**WHAT THE TASK ASKS:**
Please count the lines in the listing below that contain the string "bars" and reply with only that number.

**SOURCE INFORMATION:**
■ ■ ■ ■
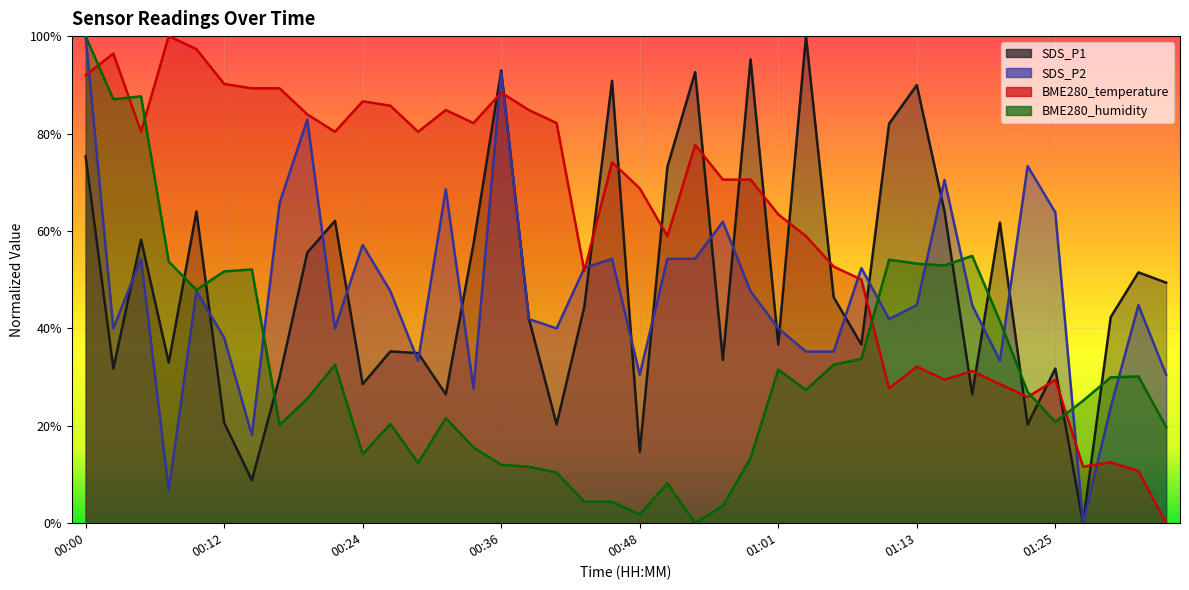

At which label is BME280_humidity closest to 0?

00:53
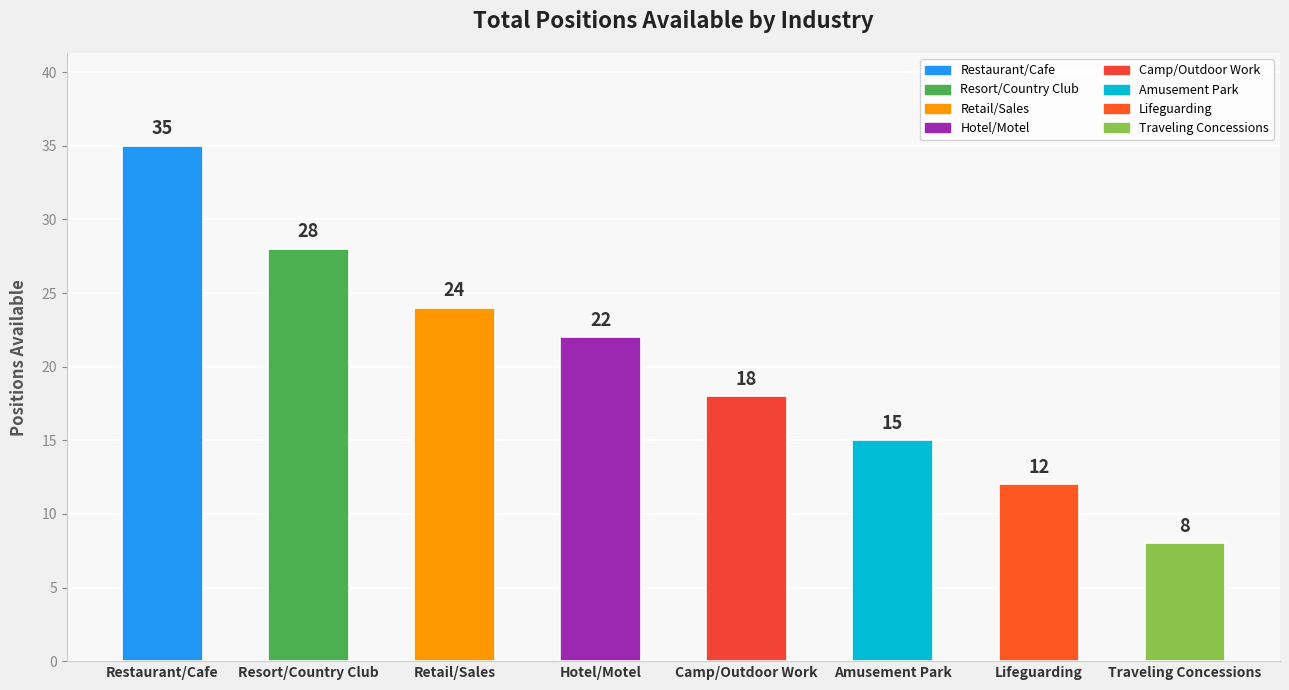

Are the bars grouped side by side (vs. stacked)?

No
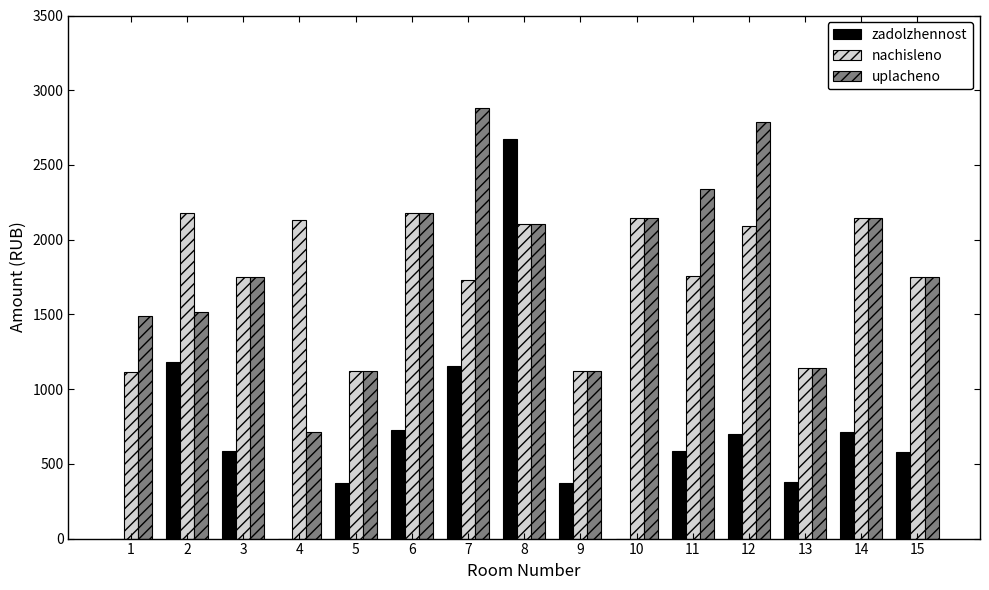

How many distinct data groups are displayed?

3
■ ■ ■ ■
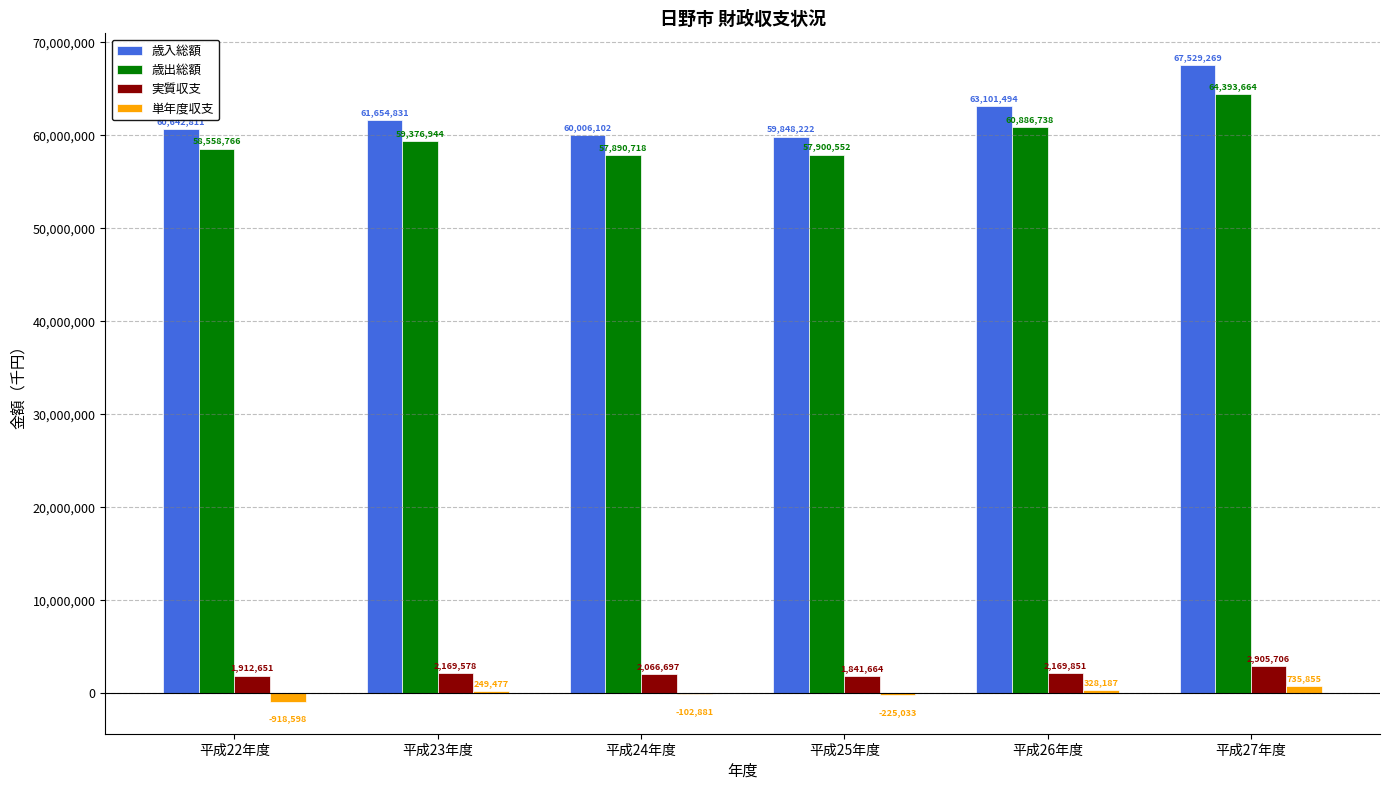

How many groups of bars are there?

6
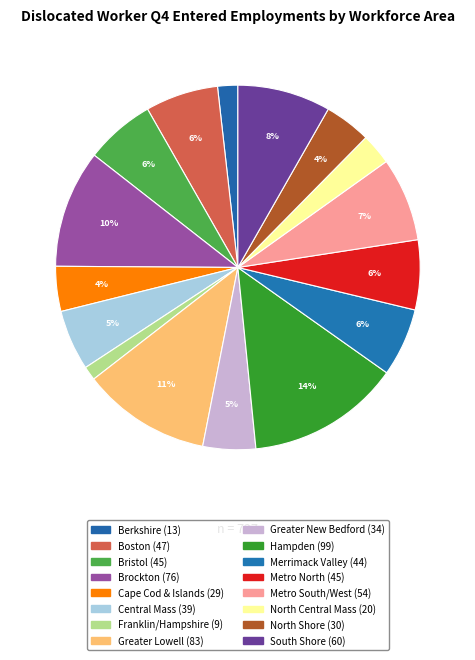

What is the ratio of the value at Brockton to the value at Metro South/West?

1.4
■ ■ ■ ■
**SOLUTION FOR THIS TASK:**
2